> **PASSAGE SHOWN**

------------------------------------------------------------

Faculty of law blogs / UNIVERSITY OF OXFORD

Intensifying Everyday Cruelties in the UK Asylum System: An Analysis Based on Sudanese People’s Experience

Author(s)

Posted

Time to read

7 Minutes

Guest post by Dr Susanne Jaspars. Susanne is an independent researcher and Research Associate at SOAS, University of London, focussing on the politics of food security, humanitarian crisis, and  forced migration.  In this blog, she builds on  her volunteer experience with Waging Peace and Care4Calais supporting Sudanese asylum seekers in the UK and her research on Darfuri migration from Sudan to Europe to analyse the UK asylum system. This is the eighth post in Border Criminologies themed series on'Everyday Violence and Resistance in Europe’s ‘Migration Management’ During the Covid-19 Pandemic', organised by Marta Welander and Dr Susanne Jaspars. 

In late 2020, I met a group of newly-arrived Sudanese asylum seekers in London.  Sudanese arrivals in the UK increased by 77% in the year ending June 2021, forming a substantial proportion of small boat arrivals during the pandemic.  As a volunteer I followed, observed, and in part lived, their experience as some spent more than 8 months in a hotel, others were taken from hotels to army barracks, in and out of immigration removal detention, and later isolated in home office accomodation.  These were times of fear and depression, but some real friendships developed too.

------------------------------------------------------------

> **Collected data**
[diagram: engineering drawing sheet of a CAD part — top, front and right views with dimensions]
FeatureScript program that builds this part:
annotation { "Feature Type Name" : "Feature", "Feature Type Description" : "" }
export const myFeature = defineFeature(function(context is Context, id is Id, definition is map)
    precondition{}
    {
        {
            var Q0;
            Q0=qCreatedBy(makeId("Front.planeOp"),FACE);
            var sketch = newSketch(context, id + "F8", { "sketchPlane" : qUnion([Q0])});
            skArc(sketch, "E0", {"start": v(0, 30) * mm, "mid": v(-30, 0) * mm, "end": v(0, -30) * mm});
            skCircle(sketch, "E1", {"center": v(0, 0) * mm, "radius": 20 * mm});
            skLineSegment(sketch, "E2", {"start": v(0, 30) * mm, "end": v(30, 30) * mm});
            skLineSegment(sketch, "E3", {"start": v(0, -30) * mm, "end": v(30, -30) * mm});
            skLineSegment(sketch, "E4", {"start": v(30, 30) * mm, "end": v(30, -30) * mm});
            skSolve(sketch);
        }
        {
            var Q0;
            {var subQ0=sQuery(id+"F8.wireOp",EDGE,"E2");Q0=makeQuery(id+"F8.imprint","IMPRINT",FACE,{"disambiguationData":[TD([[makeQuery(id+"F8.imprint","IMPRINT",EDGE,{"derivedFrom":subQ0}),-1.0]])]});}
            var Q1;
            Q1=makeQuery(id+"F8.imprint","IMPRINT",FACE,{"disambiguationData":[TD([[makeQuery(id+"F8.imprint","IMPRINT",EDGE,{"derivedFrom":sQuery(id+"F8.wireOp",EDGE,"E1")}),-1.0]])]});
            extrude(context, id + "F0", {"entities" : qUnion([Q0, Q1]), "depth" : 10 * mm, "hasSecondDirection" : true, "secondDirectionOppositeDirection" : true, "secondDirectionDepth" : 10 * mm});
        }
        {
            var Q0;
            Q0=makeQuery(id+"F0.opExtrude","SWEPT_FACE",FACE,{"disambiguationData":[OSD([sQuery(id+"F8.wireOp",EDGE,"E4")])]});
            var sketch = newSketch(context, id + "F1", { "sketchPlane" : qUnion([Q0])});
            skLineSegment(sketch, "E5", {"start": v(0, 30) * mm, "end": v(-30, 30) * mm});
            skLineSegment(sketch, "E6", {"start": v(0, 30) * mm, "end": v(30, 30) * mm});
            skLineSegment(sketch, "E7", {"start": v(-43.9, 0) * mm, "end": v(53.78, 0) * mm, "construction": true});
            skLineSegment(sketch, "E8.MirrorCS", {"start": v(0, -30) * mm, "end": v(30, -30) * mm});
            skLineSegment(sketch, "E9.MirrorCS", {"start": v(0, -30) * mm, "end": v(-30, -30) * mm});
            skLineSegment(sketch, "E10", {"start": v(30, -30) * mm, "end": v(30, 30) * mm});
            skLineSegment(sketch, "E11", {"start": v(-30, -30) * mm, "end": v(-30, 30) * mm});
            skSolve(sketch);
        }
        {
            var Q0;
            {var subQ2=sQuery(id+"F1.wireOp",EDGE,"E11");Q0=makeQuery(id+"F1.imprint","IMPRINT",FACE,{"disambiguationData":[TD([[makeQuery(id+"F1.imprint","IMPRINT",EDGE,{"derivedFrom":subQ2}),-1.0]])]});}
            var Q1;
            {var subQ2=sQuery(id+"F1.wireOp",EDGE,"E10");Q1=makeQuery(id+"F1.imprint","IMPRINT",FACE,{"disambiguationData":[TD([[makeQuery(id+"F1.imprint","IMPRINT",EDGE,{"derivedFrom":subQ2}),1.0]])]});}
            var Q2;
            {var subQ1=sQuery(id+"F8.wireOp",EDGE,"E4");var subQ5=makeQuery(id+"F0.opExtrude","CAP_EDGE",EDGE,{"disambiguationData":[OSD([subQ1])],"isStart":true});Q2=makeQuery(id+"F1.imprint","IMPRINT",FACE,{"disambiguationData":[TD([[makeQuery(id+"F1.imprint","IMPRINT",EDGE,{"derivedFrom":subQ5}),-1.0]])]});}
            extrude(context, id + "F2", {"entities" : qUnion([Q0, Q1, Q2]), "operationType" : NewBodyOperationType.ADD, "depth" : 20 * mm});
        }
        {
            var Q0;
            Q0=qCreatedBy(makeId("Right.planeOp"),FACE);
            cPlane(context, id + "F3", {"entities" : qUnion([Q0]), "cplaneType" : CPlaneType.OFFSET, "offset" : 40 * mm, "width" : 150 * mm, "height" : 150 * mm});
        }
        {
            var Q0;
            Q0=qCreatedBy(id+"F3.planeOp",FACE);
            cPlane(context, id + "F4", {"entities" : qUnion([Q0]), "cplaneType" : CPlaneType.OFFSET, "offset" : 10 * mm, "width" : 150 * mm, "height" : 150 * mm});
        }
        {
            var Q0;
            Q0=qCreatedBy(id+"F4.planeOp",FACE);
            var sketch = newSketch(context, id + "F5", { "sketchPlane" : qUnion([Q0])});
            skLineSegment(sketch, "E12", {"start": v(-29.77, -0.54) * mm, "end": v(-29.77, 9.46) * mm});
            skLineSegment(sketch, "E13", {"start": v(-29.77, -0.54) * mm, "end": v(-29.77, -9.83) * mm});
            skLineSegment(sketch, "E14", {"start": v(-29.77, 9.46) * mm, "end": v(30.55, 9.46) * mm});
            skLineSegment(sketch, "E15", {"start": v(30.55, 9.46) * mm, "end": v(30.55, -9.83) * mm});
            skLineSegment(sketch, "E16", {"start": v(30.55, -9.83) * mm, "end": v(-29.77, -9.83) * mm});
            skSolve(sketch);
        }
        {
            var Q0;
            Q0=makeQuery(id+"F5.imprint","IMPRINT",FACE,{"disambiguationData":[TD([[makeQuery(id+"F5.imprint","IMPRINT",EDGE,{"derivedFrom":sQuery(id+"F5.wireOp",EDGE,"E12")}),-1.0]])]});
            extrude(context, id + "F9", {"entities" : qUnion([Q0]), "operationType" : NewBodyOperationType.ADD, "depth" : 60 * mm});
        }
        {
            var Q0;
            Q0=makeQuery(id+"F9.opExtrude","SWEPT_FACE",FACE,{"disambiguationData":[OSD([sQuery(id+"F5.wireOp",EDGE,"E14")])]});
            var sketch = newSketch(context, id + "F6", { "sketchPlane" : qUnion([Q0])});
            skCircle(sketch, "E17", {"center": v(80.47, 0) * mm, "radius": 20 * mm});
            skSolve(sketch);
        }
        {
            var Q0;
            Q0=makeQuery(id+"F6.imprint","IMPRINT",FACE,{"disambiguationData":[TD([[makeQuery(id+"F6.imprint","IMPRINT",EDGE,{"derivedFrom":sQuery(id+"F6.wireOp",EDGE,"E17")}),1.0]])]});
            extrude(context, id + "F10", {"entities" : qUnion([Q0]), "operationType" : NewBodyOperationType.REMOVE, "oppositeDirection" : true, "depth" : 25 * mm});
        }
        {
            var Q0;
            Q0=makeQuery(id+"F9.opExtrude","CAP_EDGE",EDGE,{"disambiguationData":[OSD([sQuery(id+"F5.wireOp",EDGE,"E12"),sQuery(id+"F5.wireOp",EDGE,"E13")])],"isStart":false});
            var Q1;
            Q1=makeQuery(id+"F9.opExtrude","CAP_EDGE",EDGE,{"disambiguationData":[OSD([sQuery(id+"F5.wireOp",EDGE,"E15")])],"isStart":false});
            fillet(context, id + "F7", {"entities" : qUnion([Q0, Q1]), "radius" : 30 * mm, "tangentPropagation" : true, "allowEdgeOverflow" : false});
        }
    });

------------------------------------------------------------

> **YOUR TASKS**
A. Decide whether each statement agrees with the blog post on the UK asylum system, answering yes or no and quoting the words of the post that settle it: (i) Sudanese arrivals in the UK rose by 77% in the year ending June 2021; (ii) this post is the first in the themed series; (iii) the group of newly-arrived Sudanese asylum seekers was met in London in late 2020.
B. According to the blog post on the UK asylum system, what does the author build the analysis on?
C. Carry the blog post on the UK asylum system forward from its last sentence, writing the next paragraph.
The listing comes from a different source.

> **RESULTS**
A.
(i) Yes: "Sudanese arrivals in the UK increased by 77% in the year ending June 2021"
(ii) No: "This is the eighth post in Border Criminologies themed series"
(iii) Yes: "In late 2020, I met a group of newly-arrived Sudanese asylum seekers in London."

B. The analysis builds on her volunteer experience with Waging Peace and Care4Calais supporting Sudanese asylum seekers in the UK. It also draws on her research on Darfuri migration from Sudan to Europe.

C.
Supporting Sudanese individuals in the UK is particularly pertinent for me as in 2018 I completed a study on Darfuri migration from Sudan to Europe.  Sudanese people claiming asylum in the UK have fled violence, conflict and persecution in Sudan.  Many have lived years in a camp for displaced people, subject to attacks, surveillance and harrassment.  And this continues.  There are still over 3 million displaced people in Sudan, mostly in Darfur.  Despite a popular uprising against the abusive regime in 2019, violence in Darfur has increased.  In the capital, Khartoum, protestors against the October 2021 military coup have been shot at by the military-security apparatus now claiming once again to be in charge.  When Sudanese flee their country, they usually travel via Libya where many are trafficked and exploited, after which they meet with further violence in Europe, including in the UK.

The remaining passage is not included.